The publish pipeline is async (it resolves DIDs over the network, requiring the client feature transitively); the read paths are synchronous.

PublishValidator — validation without a server

If you have your own storage/transaction layer and only want the validation half, use PublishValidator directly:

# #[cfg(feature = "server")]
# fn run(caps: &acdp::CapabilitiesDocument, req: &acdp::PublishRequest, raw_len: usize) -> Result<(), acdp::AcdpError> {
use acdp::registry::PublishValidator;

let validator = PublishValidator::for_authority(caps, "registry.example.com");
let validated = validator.validate_post_schema(req, raw_len)?;   // schema + size + structure
// ... then you run signature verification and persist atomically yourself.
# let _ = validated; Ok(()) }
  • validate_post_schema(req, raw_bytes) — schema, payload size, embedded size, and structural checks; returns a ValidatedPublish.
  • validate_structural(...) — the structural subset.
  • assign_identifiers(...) — derive ctx_id, lineage_id, created_at (RFC-ACDP-0003 §3.1).

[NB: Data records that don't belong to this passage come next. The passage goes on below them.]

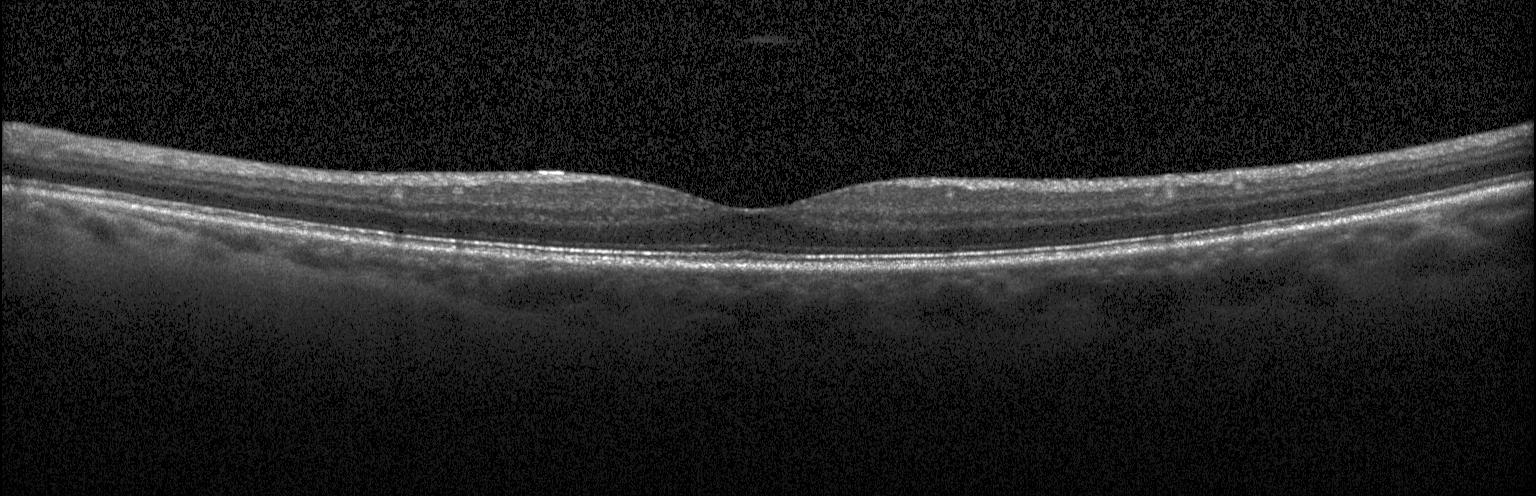 Assessment: no evidence of choroidal neovascularization, diabetic macular edema, or drusen.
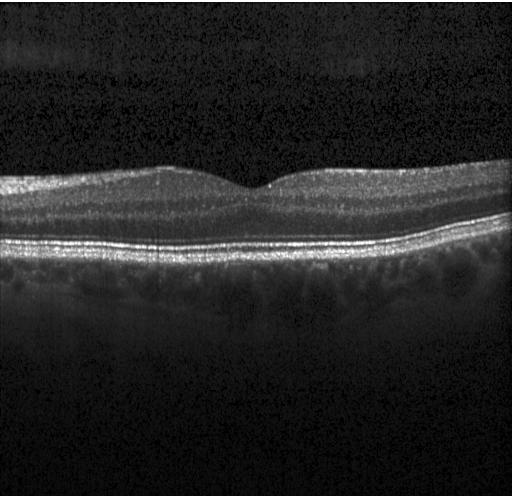

OCT B-scan. Diagnosis: no CNV, no DME, and no drusen.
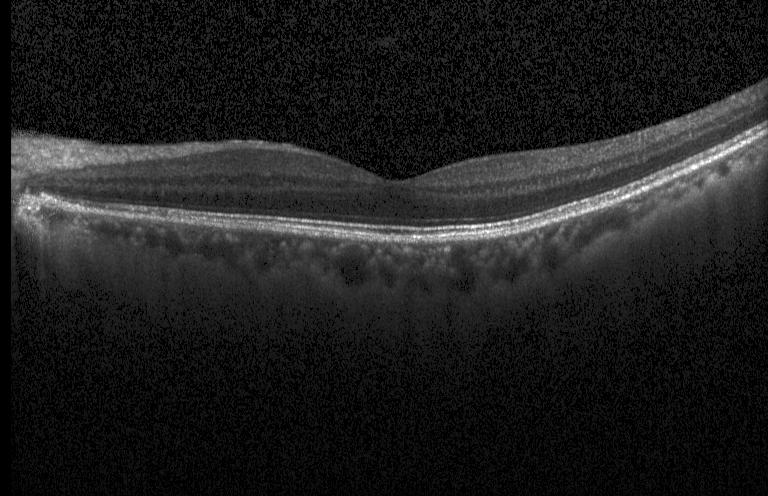 Assessment: no evidence of CNV, DME, or drusen.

PublishValidator does not verify the signature — call crate::crypto::verify::verify_publish_request_signature(req, resolver) for that. RegistryServer wires the two together in the correct order; if you compose them yourself, keep that order.

RegistryStore — pluggable persistence

RegistryStore is the trait you implement to back the server with a real database. The critical method is commit_publish, which the server calls to perform the entire post-verification commit as one atomic critical section:

MethodPurpose
put / getbasic context storage
lineage / current / first_version_ctx_idlineage navigation
mark_supersededflip a predecessor's status
searchdiscovery query
idempotency_lookup / idempotency_record / idempotency_evict_expiredIdempotency-Key handling (RFC-ACDP-0003 §6)
commit_publishidempotency lookup + predecessor verification + insert + supersession marking, atomically

Why commit_publish is atomic. Two concurrent publishes against the same supersedes target (or the same Idempotency-Key) must not both succeed. InMemoryStore does this under a single mutex; a SQL-backed store should do it in one transaction with the right isolation level. Splitting the steps (insert, then a separate "mark superseded" UPDATE) reopens the supersession race in RFC-ACDP-0008's threat model.

InMemoryStore is a complete reference implementation — read src/registry/store.rs to see exactly what commit_publish must guarantee.

Rate limiting

Rate limiting is a registry responsibility (RFC-ACDP-0008 §4.3). The server gates before any expensive work via the RateLimiter trait:

# #[cfg(feature = "server")]
# fn run() {
use acdp::registry::{RegistryServer, InMemoryStore, NoopRateLimiter};
# let caps = unimplemented!();
let server = RegistryServer::new(InMemoryStore::default(), caps, "registry.example.com")
    .with_rate_limiter(NoopRateLimiter);   // replace with a real per-agent limiter
# let _: RegistryServer<_, NoopRateLimiter> = server;
# }

The default is NoopRateLimiter. A production registry MUST supply a real implementation keyed per producing agent.

Capabilities & profiles

Your registry advertises what it supports via a CapabilitiesDocument served at GET /.well-known/acdp.json (RFC-ACDP-0007). It MUST include ed25519 in supported_signature_algorithms and did:web in supported_did_methods.

The conformance profile your registry claims (acdp-registry-core, -discovery, -federated) determines which fixture set you must pass — see acdp::profile for the typed vocabulary and Conformance & testing for running the fixtures.